Sean Kelly Gallery is delighted to announce its forthcoming exhibition, Two Different Tomorrows, a major new sculptural installation by Leandro Erlich. The opening will take place on Friday, September 9th, from 6pm until 8pm. The artist will be present.
The title of the exhibition grew from a conversation with the gallery in which the Argentine-born Erlich, while traveling in Asia, became confused about the “tomorrow” in his time zone and the “tomorrow” in the gallery’s time zone. Ironically, this sense of shifting realities is among the artist's central preoccupations.

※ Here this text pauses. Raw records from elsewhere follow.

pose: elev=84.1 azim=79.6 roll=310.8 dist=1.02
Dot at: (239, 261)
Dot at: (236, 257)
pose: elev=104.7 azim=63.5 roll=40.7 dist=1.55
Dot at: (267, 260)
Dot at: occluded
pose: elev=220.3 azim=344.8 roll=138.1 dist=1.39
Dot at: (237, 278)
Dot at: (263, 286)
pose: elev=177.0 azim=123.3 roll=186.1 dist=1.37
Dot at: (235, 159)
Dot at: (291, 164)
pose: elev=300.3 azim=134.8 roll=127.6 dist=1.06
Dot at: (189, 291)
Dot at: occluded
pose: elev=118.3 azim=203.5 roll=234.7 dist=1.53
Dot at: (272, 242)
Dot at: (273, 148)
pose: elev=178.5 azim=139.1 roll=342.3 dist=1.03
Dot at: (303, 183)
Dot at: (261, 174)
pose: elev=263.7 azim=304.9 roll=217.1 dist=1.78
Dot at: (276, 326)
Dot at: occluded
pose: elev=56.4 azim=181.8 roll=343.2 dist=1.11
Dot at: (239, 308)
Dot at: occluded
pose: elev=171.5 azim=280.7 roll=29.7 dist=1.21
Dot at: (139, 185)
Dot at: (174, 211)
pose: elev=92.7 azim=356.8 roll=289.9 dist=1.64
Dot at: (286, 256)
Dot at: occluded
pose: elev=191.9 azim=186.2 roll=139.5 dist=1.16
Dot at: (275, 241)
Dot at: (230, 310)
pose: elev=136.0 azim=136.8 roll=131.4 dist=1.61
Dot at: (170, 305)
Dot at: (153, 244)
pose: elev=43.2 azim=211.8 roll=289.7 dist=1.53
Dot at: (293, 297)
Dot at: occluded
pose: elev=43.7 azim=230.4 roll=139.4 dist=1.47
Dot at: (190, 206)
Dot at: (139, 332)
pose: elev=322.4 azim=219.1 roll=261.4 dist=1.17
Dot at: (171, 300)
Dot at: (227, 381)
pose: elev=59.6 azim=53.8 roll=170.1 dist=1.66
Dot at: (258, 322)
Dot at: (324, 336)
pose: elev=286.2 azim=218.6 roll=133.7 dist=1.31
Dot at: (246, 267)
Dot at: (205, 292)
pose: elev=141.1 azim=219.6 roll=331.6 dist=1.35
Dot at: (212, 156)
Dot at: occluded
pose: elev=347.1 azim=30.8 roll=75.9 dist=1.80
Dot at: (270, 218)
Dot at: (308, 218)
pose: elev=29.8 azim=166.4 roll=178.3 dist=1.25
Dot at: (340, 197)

Two Different Tomorrows, Erlich’s most ambitious exhibition to date, will include four new sculptures that center on the elevator. Stripped of their function and context, these elevators highlight the narrative potential of the ordinary. As viewers inhabit and observe the installations, they create their own stories, finding answers to Erlich's visual questions. Elevators are, in Erlich's words, “a functional object, but one in which life seems to be suspended parenthetically. Recorded voices and music may intervene to ease the discomfort of the ride, but we cannot avoid ourselves in such a space and so experience the Sartrean room of the self. We are no one, nowhere, anyone, anyplace."
Confounding logic and defying the laws of physics, Two Different Tomorrows presents us with multiple scenes: a maze of elevator banks becomes a tunnel of reflection; an elevator stuck between floors invokes an impossible space; and a working elevator door provides a portal to another world, opening and closing to reveal people filmed in an actual elevator in Tokyo.
The largest of the works is a 50-foot long elevator shaft turned on its horizontal axis. Instead of plunging down the elevator shaft, viewers will walk down the “side” of the interior wall towards the elevator car. As viewers pass horizontally through a vertical passageway, they will find themselves deposited into the main gallery, unsure of which end is up.
An architect of the uncertain, Erlich creates spaces with fluid and unstable boundaries. Before we even try to make sense of the image, we sense the uncanny. A single change (up is down, inside is out) can be enough to upset the seemingly normal situation, collapsing and exposing our reality as counterfeit. Through this transgression of limits, the artist undermines certain absolutes and the institutions that reinforce them.
Erlich draws inspiration from his literary Argentinian forebear, Jorge Luis Borges, but references to the world of film also appear frequently in his work; Erlich makes no secret of his admiration for directors like Alfred Hitchcock, Roman Polanski, Luis Buñel and David Lynch, whom, he argues, “have used the everyday as a stage for creating a fictional world obtained through the psychological subversion of everyday spaces.”
Between 1998 and 1999, Erlich took part in the Core Program, an artist residency at the MFA in Houston, and came to the attention of the art world at a young age. In 2001 he was invited to represent his country in the 49th Venice Biennale. He then participated in the Biennials of Istanbul (2001), Shanghai (2002) and São Paulo (2004). He has also participated in the Whitney Biennial (2000) and the 1st Busan Biennale, Korea (2002). He was part of La Nuit Blanche de Paris (2004), the 51st Venice Biennale (2005), the Echigo-Tsumari Art Triennial, Japan (2006), and the exhibition Notre histoire at the Palais de Tokyo, Paris, in 2006, among others. In 2008, his installation La Torre was exhibited at Museo Reina Sofia, Madrid, and he showed his acclaimed Swimming Pool at MoMA P.S. 1 the same year. Currently his work can be seen in the Paris-Delhi-Bombay exhibition at the Centre Pompidou in Paris through September 19, 2011.
Erlich's works are included in several private and public collections including the Museum of Modern Art, Buenos Aires; The Museum of Fine Arts, Houston; Tate Modern, London; Musée d'Art Moderne, Paris; 21st Century Museum of Contemporary Art, Kanazawa, Japan; MACRO, Rome; The Israel Museum, Jerusalem; and the Fonds National d'Art Contemporain (FNAC), Paris.